§ BRIEF:
Leave no picture in, and give every entry again exactly.

[Opening EXERCISE INPUT section]

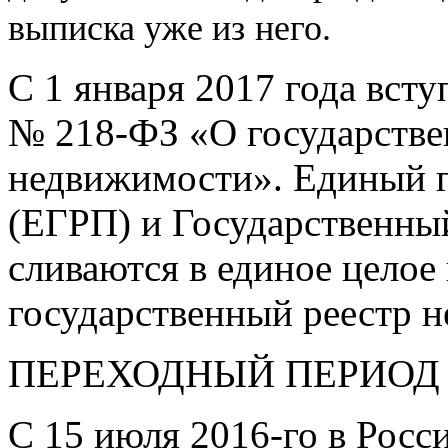
выписка уже из
него.
С 1 января 2017 года вст
№
218-ФЗ
«О государстве
недвижимости». Единый г
(ЕГРП) и Государственны
сливаются в единое целое
государственный реестр 
ПЕРЕХОДНЫЙ ПЕРИОД
С 15 июля
2016-го
в Росс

[Closing EXERCISE INPUT section]

§ TASK ANSWER:
выписка уже из
него.
С 1 января 2017 года вст
№
218-ФЗ
«О государстве
недвижимости». Единый г
(ЕГРП) и Государственны
сливаются в единое целое
государственный реестр 
ПЕРЕХОДНЫЙ ПЕРИОД
С 15 июля
2016-го
в Росс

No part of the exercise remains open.